* [What is required]:
Turn the lines from the start of the records through the line containing "that shoppers are far more happy across the" into a Markdown table with the columns "No." and "Text", omitting blank lines.

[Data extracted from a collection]
--- START ---

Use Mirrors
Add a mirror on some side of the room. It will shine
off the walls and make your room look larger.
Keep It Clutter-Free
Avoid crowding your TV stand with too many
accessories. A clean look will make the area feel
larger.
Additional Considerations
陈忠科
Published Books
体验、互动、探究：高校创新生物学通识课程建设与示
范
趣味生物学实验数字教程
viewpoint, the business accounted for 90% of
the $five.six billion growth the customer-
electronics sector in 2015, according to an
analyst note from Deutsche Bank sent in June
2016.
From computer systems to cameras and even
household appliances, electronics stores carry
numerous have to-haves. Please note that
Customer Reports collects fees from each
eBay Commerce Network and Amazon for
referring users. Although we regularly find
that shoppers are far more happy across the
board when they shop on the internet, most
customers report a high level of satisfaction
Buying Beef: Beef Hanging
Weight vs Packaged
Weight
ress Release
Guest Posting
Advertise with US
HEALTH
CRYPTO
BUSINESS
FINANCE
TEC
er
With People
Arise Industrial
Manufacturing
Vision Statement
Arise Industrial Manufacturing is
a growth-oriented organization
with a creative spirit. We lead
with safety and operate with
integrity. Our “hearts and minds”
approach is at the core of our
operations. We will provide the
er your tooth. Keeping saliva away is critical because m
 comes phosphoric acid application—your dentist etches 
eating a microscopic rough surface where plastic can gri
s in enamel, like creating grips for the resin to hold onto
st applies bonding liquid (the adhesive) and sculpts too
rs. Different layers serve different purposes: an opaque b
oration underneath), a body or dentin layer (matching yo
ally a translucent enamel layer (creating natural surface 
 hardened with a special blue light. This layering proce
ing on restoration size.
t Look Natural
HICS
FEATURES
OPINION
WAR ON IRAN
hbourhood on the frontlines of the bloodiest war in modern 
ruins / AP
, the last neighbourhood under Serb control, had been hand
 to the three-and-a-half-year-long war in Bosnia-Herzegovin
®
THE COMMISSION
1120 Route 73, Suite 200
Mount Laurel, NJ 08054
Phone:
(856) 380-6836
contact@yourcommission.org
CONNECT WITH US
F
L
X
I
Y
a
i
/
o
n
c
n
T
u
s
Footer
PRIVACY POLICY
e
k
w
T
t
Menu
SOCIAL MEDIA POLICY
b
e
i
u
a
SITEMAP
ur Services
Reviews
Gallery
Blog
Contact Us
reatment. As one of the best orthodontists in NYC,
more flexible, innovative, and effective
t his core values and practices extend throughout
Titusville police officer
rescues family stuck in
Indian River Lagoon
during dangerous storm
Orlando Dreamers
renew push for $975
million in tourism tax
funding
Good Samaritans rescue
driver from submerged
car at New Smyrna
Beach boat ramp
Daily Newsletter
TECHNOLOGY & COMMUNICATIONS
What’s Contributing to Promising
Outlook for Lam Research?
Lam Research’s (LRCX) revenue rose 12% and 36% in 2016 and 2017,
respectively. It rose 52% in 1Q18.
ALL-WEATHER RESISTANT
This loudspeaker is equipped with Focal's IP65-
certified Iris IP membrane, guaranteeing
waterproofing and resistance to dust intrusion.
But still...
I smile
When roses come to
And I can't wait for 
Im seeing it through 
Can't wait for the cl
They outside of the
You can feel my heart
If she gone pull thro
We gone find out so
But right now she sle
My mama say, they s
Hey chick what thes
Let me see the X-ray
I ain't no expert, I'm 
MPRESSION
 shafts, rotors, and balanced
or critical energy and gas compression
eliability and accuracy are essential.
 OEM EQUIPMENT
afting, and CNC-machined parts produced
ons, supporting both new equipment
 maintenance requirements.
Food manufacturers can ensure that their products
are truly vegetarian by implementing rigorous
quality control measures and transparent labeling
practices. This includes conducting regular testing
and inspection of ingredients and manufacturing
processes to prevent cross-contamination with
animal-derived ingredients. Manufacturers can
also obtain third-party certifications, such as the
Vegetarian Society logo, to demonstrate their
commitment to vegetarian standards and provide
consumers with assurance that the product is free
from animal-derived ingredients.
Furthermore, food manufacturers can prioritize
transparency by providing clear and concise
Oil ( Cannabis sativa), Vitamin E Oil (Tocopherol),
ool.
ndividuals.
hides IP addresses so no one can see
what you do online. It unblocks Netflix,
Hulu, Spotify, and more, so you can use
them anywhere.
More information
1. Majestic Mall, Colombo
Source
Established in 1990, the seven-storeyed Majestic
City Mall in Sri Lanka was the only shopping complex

--- END ---

* [Response area]:
| No. | Text |
|---|---|
| 1 | Use Mirrors |
| 2 | Add a mirror on some side of the room. It will shine |
| 3 | off the walls and make your room look larger. |
| 4 | Keep It Clutter-Free |
| 5 | Avoid crowding your TV stand with too many |
| 6 | accessories. A clean look will make the area feel |
| 7 | larger. |
| 8 | Additional Considerations |
| 9 | 陈忠科 |
| 10 | Published Books |
| 11 | 体验、互动、探究：高校创新生物学通识课程建设与示 |
| 12 | 范 |
| 13 | 趣味生物学实验数字教程 |
| 14 | viewpoint, the business accounted for 90% of |
| 15 | the $five.six billion growth the customer- |
| 16 | electronics sector in 2015, according to an |
| 17 | analyst note from Deutsche Bank sent in June |
| 18 | 2016. |
| 19 | From computer systems to cameras and even |
| 20 | household appliances, electronics stores carry |
| 21 | numerous have to-haves. Please note that |
| 22 | Customer Reports collects fees from each |
| 23 | eBay Commerce Network and Amazon for |
| 24 | referring users. Although we regularly find |
| 25 | that shoppers are far more happy across the |